- _Required work_: Extend the article below on the House impeachment inquiry into President Trump, starting right after its last sentence.

- _Passage provided_:
━━━━━━━━

On the road to impeachment?
Harvard legal and political experts explore the thorny legal and political implications of trying to unseat Trump
Citing what she called a “betrayal of his oath of office, betrayal of our national security, and betrayal of the integrity of our elections,” Speaker Nancy Pelosi opened a formal impeachment inquiry in the House Tuesday evening into President Trump. The move followed disclosures that he withheld military aid for Ukraine and pressed that nation’s new president to launch a corruption investigation into former Vice President Joe Biden, one of his leading 2020 election rivals. On Wednesday the White House released a memo summarizing a July phone call between Trump and Ukrainian President Volodymyr Zelensky. In it, Trump is quoted as saying “we do a lot for Ukraine” and asking Zelensky to work with the U.S. attorney general to investigate Biden and his son, Hunter, who sat on the board of a Ukrainian corporation. After releasing the summary, Trump said it showed no wrongdoing on his part, and he accused Demcrats of moving toward impeachment for political gain. Below, Harvard faculty weigh in on the significance of the step toward impeachment and whether it will matter in the end if it reaches the Republican-controlled Senate.

━━━━━━━━

- _Dataset section_:
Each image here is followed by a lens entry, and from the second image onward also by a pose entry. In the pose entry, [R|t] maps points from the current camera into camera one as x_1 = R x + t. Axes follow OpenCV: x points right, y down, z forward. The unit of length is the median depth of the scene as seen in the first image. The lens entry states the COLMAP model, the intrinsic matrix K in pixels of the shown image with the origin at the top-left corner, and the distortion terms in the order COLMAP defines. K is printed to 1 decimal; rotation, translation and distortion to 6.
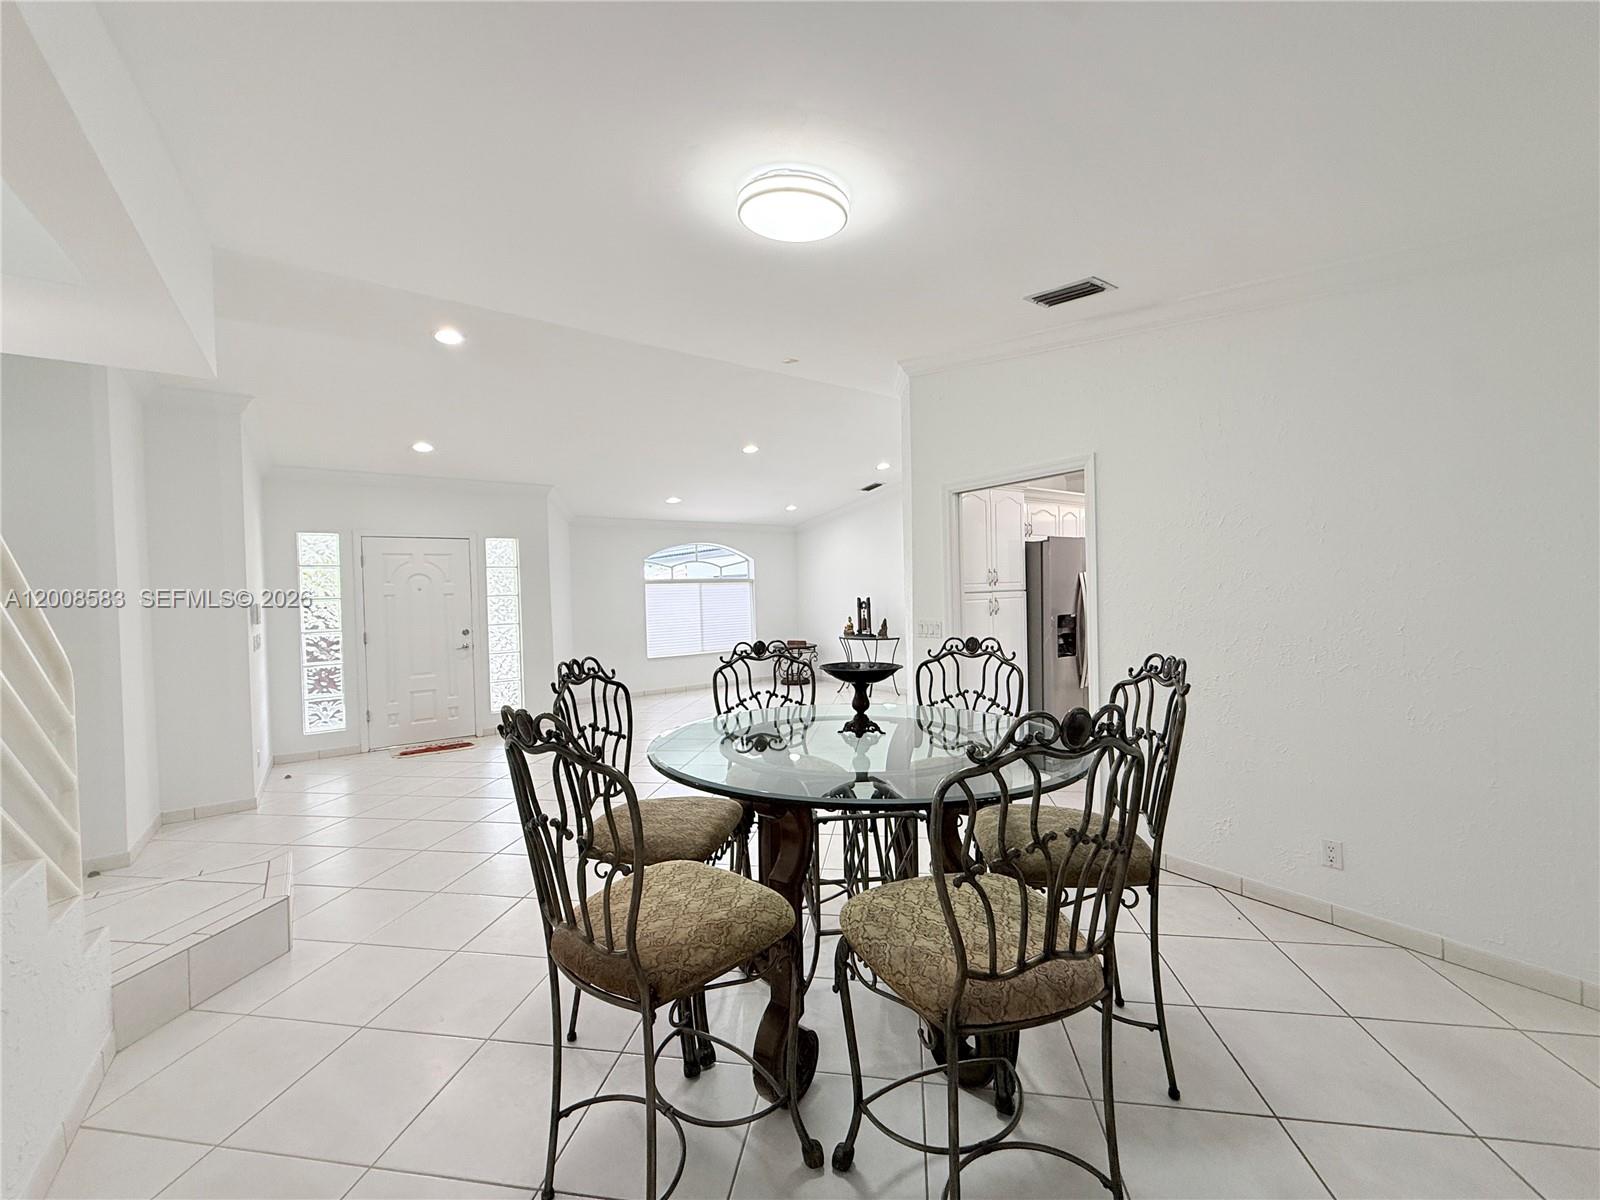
lens RADIAL K [[642.3, 0, 794.3], [0, 642.3, 603.2], [0, 0, 1]] dist [0.000903, 0.001659]
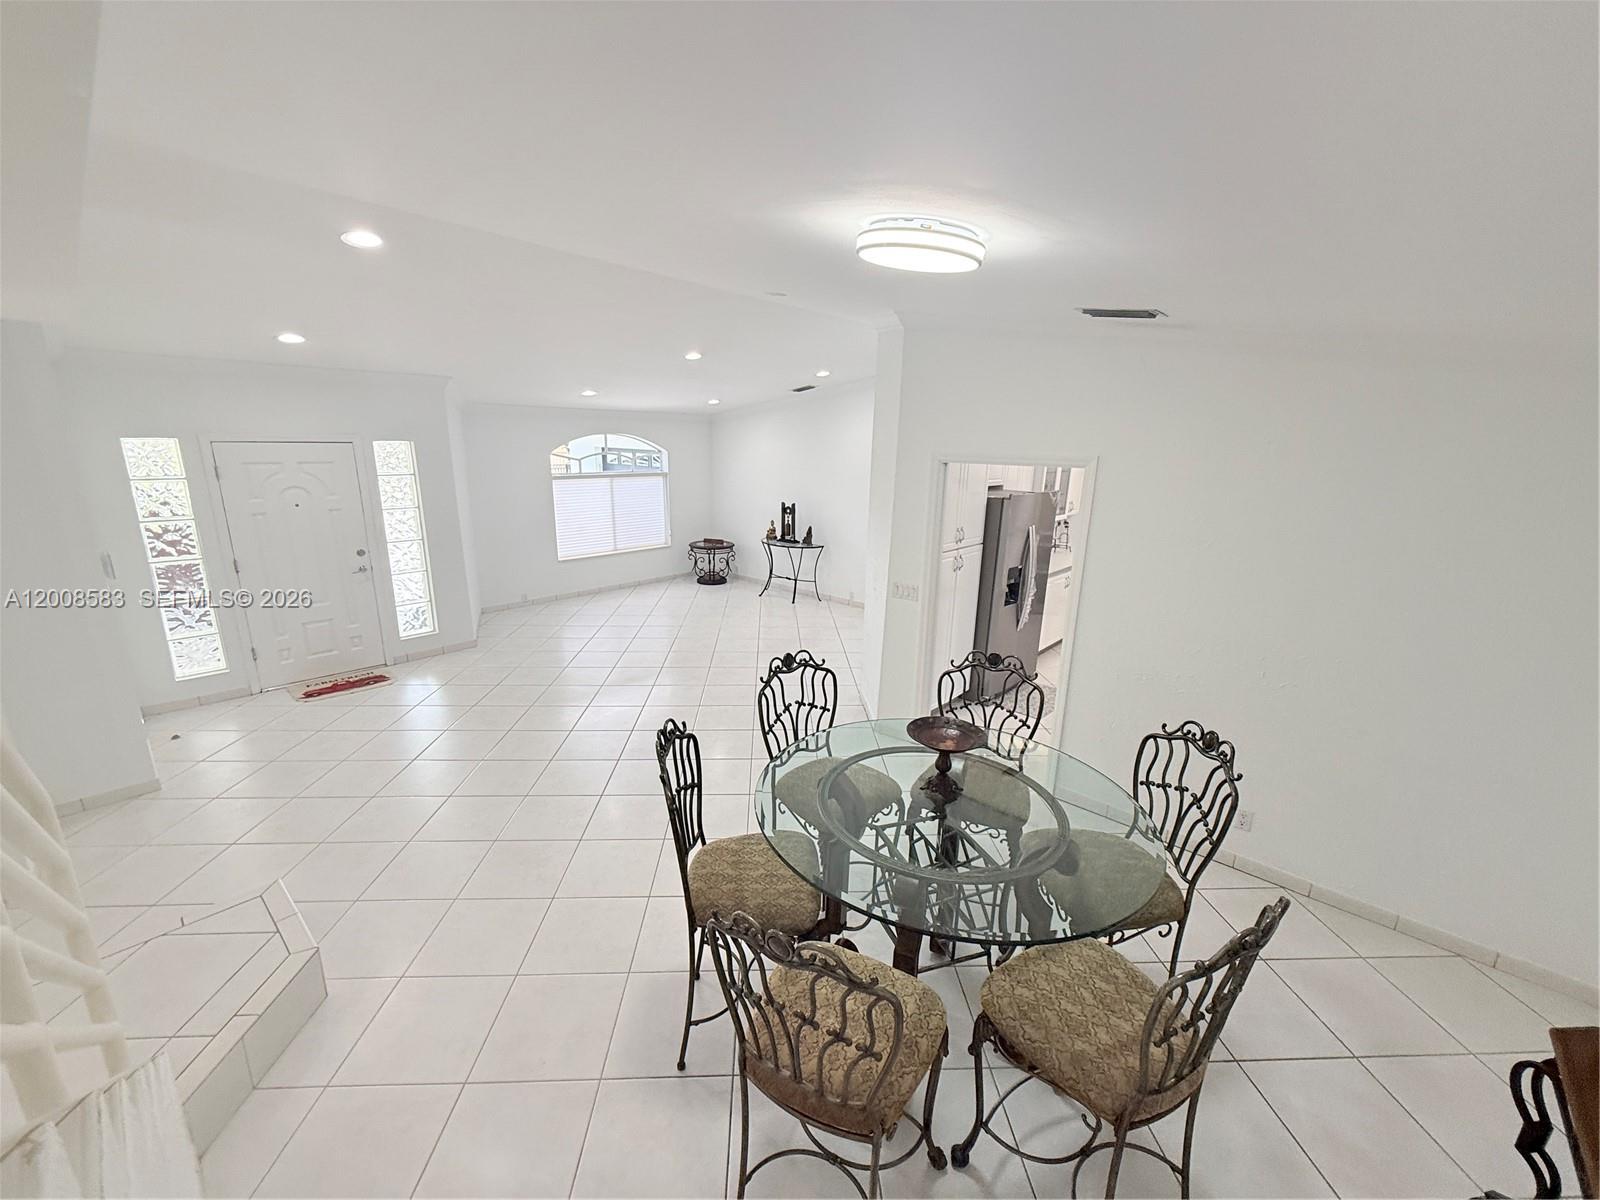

━━━━━━━━

- _Output of the exercise_:
Daniel Ziblatt
Co-author of 2018 bestseller
“How Democracies Die”
Eaton Professor of the Science of Government
Impeaching a president was once described by James Bryce, a 19th-century observer of America, as “the heaviest piece of artillery in the congressional arsenal.” But, “because it is so heavy, it is unfit for ordinary use.” The power of impeaching a president is indeed incredibly powerful, is rarely used, and, so must be done so with great care and self-restraint. Congressional leadership under Nancy Pelosi has in fact been incredibly restrained, and correctly so, in my view. Speaker Pelosi has been masterful. She is aware there is always a risk that impeachment becomes “normalized” and becomes a run-of-the-mill weapon in partisan battles. Democracies around the world have suffered from such escalating tit-for-tat. Because of that, impeachment must be used only for genuine threats to the constitutional order. I believe we have entered that zone.
What happens in the U.S. Senate is totally an open question at this point, and by opening this door, Democrats are certainly running the risk that if the Senate does not convict (because of Republican recalcitrance), President Trump can claim he has been “vindicated.” This is a risky strategy but, given what appears to be the presence of extreme violations, I have been convinced by the arguments that constitutional duty now requires these steps.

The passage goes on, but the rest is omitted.